On 24 January 1974, a Togo Air Force Douglas C-47 Skytrain carrying several notable political figures crashed at an isolated location near the village of Sarakawa in northern Togo. Gnassingbé Eyadéma, the President of Togo, was on board the aircraft, which was flying from Lomé to his native village, Pya. As the C-47 descended for landing, it crashed near Sarakawa. According to one account, Eyadéma survived, but his French pilot and three other passengers died.

Another account of the crash was given by survivor Pastor François Roux, who mentioned two pilots and more than seven passengers, including Yaya Malou and Alidou Djafalo, the ministers for education and health. Both ministers survived the crash. According to Roux, four people died instantly (including the two pilots), while three more would succumb to their injuries afterwards, bringing the total number of fatalities to seven.

Eyadéma, who reportedly emerged from the crash with only minor injuries and refused medical treatment, claimed the aircraft had been sabotaged after he had reneged on an agreement with a French company over the use of a phosphate mine. Eyadéma attributed his survival to mystical powers and declared 24 January to be "Economic Liberation Day." Eyadéma even changed his first name from Étienne to Gnassingbé to remember the date of the day he survived the crash.

Following the incident, a monument was established by the Togolese government near the crash site. The monument features a statue of Eyadéma standing on a plinth, flanked by images of his generals who died in the crash.

Eyadéma was not the sole survivor of the crash, but he deliberately misrepresented the details of the accident to make himself look like a hero with superhuman strength who miraculously survived the disaster when everyone else was killed.
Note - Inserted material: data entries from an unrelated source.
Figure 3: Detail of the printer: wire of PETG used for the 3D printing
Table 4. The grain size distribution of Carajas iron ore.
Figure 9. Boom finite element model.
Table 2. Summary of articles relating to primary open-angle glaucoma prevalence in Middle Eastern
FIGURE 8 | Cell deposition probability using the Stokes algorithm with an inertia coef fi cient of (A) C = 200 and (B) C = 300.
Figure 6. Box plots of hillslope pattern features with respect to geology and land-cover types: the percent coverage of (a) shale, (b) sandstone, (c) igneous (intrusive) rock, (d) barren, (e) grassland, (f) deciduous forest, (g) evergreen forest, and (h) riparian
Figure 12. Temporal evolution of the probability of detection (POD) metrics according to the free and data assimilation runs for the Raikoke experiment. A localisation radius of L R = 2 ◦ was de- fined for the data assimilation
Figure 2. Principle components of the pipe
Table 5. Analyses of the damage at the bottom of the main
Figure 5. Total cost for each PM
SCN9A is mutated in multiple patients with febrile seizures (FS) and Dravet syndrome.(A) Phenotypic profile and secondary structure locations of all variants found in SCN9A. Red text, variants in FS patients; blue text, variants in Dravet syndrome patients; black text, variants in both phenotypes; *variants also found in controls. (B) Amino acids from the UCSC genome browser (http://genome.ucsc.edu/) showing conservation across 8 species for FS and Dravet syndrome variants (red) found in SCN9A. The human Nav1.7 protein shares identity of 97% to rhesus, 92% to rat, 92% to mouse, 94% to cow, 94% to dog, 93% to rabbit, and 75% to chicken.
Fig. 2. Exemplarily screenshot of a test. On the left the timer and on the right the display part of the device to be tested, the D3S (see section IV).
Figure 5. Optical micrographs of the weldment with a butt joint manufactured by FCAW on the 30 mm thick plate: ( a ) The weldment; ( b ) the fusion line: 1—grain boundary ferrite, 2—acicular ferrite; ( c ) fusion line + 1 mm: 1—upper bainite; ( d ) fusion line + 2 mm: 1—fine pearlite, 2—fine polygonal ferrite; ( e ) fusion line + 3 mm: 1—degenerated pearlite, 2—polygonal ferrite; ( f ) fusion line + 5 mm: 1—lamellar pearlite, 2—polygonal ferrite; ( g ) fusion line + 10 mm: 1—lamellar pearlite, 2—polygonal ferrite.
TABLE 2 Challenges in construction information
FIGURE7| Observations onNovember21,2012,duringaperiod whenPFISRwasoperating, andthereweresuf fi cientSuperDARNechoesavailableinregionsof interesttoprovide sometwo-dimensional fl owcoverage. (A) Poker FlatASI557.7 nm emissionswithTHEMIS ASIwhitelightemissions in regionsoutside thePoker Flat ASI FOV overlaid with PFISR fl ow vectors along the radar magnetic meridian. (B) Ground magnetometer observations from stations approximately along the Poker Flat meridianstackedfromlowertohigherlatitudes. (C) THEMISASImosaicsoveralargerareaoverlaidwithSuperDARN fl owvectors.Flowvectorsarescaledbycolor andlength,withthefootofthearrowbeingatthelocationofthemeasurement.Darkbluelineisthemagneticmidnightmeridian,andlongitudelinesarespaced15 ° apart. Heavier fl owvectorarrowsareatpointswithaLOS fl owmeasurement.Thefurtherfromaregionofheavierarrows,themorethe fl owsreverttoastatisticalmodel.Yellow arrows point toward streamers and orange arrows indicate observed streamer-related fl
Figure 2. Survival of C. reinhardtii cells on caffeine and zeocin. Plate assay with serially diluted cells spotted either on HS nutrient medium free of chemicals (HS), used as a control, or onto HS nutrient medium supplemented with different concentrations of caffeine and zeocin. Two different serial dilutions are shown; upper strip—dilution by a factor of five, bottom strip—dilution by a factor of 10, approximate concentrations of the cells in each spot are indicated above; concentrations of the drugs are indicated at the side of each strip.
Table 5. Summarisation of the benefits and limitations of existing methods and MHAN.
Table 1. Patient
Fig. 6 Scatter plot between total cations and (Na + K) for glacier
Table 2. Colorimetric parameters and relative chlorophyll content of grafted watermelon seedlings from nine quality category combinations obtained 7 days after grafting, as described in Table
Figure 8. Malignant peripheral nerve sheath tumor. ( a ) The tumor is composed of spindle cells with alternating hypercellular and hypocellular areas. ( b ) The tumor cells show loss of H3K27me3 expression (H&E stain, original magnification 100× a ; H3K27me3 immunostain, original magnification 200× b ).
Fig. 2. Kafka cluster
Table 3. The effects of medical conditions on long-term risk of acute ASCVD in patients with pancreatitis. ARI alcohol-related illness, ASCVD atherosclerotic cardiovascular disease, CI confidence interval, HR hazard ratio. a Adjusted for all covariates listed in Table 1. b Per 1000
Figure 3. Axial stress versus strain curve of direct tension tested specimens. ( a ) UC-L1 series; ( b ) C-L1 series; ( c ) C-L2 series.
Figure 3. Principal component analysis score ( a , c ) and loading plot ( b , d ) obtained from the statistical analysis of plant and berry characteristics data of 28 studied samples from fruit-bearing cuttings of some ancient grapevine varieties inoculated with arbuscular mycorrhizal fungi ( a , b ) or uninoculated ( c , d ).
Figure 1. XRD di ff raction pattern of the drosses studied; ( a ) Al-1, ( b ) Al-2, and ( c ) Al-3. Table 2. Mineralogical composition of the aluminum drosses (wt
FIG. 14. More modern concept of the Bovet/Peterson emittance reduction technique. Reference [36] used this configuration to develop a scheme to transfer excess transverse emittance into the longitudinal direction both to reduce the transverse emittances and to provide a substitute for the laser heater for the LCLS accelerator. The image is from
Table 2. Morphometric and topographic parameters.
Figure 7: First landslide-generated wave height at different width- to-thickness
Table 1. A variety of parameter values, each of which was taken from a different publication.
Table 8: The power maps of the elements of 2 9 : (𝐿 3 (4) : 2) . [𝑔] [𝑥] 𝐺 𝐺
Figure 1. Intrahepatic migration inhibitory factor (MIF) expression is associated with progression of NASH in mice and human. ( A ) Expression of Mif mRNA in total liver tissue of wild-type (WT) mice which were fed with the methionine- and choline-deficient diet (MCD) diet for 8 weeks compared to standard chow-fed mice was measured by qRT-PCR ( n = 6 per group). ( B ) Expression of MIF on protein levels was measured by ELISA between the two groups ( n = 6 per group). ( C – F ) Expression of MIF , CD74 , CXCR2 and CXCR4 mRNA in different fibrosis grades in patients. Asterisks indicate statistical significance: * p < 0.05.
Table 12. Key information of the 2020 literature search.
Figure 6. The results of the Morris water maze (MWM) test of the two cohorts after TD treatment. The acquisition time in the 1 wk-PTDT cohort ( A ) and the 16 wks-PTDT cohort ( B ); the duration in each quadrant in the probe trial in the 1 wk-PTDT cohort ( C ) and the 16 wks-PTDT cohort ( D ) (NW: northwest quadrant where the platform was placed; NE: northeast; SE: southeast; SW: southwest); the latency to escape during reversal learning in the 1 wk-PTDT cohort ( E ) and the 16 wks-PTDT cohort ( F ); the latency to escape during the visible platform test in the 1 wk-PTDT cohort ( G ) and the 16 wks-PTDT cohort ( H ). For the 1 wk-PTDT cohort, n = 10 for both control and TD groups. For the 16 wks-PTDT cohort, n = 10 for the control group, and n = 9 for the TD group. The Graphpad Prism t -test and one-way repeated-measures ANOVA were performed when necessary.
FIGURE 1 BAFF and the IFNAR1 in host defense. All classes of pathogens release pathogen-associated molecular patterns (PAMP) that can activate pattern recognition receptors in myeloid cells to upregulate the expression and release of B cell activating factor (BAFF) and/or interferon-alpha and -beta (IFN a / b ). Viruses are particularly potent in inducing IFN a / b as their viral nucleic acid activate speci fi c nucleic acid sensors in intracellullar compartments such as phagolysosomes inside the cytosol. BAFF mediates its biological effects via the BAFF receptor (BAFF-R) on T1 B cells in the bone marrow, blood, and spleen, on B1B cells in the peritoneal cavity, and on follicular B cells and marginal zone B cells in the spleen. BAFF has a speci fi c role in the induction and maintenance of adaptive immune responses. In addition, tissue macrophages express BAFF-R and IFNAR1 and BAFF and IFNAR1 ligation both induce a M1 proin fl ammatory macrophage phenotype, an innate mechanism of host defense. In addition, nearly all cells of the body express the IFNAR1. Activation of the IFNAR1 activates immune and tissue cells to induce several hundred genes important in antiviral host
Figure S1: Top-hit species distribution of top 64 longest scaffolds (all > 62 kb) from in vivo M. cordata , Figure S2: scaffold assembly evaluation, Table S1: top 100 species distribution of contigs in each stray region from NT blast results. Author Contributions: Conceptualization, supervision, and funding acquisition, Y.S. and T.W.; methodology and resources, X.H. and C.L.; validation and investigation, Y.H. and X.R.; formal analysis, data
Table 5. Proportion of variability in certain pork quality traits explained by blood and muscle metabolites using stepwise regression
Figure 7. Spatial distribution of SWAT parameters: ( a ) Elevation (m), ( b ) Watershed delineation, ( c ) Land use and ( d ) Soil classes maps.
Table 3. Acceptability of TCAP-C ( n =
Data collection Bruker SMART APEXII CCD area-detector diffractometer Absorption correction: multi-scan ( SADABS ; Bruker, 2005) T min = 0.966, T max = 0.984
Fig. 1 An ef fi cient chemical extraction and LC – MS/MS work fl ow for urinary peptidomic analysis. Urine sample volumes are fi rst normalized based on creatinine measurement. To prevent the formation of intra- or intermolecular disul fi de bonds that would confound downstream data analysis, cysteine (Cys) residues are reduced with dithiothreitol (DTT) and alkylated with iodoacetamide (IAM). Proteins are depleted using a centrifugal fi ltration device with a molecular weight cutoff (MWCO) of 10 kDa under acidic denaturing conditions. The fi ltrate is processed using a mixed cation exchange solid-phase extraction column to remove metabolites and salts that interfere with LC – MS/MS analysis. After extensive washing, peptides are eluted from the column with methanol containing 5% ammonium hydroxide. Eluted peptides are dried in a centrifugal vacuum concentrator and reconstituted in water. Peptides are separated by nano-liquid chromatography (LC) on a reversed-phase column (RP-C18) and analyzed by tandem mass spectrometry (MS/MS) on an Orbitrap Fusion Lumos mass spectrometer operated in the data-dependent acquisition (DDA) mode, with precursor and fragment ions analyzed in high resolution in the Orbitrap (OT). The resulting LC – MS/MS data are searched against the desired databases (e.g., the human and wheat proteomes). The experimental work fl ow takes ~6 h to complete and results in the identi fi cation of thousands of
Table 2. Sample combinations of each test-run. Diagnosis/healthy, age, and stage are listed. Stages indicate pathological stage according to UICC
Eyadéma claimed that the crash was not an accident but was a conspiracy to kill him, plotted by French imperialists who did not like his plan (announced on 10 January 1974) to nationalize the important phosphate mining company, the Togolese Mines Company of Benin (Compagnie Togolaise des Mines du Bénin (CTMB or Cotomib)). His C-47 was replaced by a new presidential jet, a Gulfstream II (registered as 5V-TAA) which was itself damaged beyond repair in a crash on 26 December of the same year, which killed three members of the crew, but which all three of the passengers on board survived. Eyadéma was not on board the jet at the time.